What this task involves: Extend the paper below on Norwegian involvement in oil prospecting off Tanzania's Indian Ocean coast, starting right after its final sentence.

━━ Given passage

Sharing the Spoil: Norwegians and Oil Prospecting off the Indian Ocean Coast of Tanzania
By Chambi Chachage
“…all citizens together possess all the natural resources of the country in trust of their descendants” – The Arusha Declaration
The Norwegian trio – government, non-governmental organisations and companies – have of recent been involved heavily in matters pertaining to oil prospecting off the Indian Ocean Coast of Tanzania. This triad constitutes what can be regarded as a Corporate-State-Civil Society (CSC) Tripartite Foreign Direct Investment (FDI) Setup. That setup can loosely be defined as the interplay of international power relations in a given land between entities emanating from a foreign country with the overall aim of benefitting it.
As far as the state is concerned the Norwegian Embassy in Tanzania/Zanzibar has been the flag bearer in this setup. In the case of civil society organizations the Norwegian People’s Aid (NPA) has been at the forefront. Statoil, a Norwegian Oil company, is the corporate face in the triad. Other key players in this setup include the Norwegian Agency for Development Cooperation (NORAD); Norsk Hydro, a company whose gas and oil division merged with Statoil; and NorWatch, a Norwegian watchdog in global affairs.
In this paper then, the overall role of Norwegian entities in oil prospecting off the Indian Ocean Coast of Tanzania is revisited. A special attention is paid to the claims made by these entities on its role therein in relation to critiques emanating from the media and civil society organisations. Since the whole on and off shore of the Indian Ocean in Tanzania is licensed for oil/gas exploration and companies from as far as Australia, Brazil and the United Kingdom are involved, this paper also analyses the power struggles between Norway and other countries within the context of the new scramble for African natural resources.

━━━━
━━ Data extracts

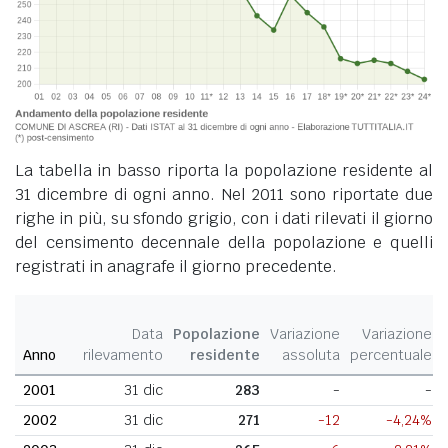
La tabella in basso riporta la popolazione residente al
31 dicembre di ogni anno. Nel 2011 sono riportate due
righe in più, su sfondo grigio, con i dati rilevati il giorno
del censimento decennale della popolazione e quelli
registrati in anagrafe il giorno precedente.
Data
Popolazione
Variazione
Variazione
Anno
rilevamento
residente
assoluta
percentuale
2001
31 dic
283
-
-
2002
31 dic
271
-12
-4,24%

━━━━

Response for this exercise:
The Status of Oil and Gas Prospecting
Africa is experiencing a ‘black gold’ rush. From its Atlantic to Indian Ocean seaboards foreign companies are scrambling for oil and gas prospects. Its Mediterranean seaboard, particularly in the case of Benghazi in Libya, is embroiled in a bitter ‘civil-cum-imperial war’ for oil control. At its heart the struggles continues in the ‘two Sudans’.
This rise in demand for Africa’s energy resources is attributed, in part, to “the quest by oil-dependent global powers such as the United States, Japan and other countries of the European Union (EU) to diversify the sources of crude oil and gas supplies away from the volatile Middle East region” (Cyril Obi 2010: 181). Such growing importance of Africa in Euro-America is an “anticipation of the effects of Peak Oil on economic growth” (Gary Littlejohn 2011: 141). However, the rising demand is also partly attributed to the rise of China and India as rival global powers thirsting for oil to fuel their expanding economies.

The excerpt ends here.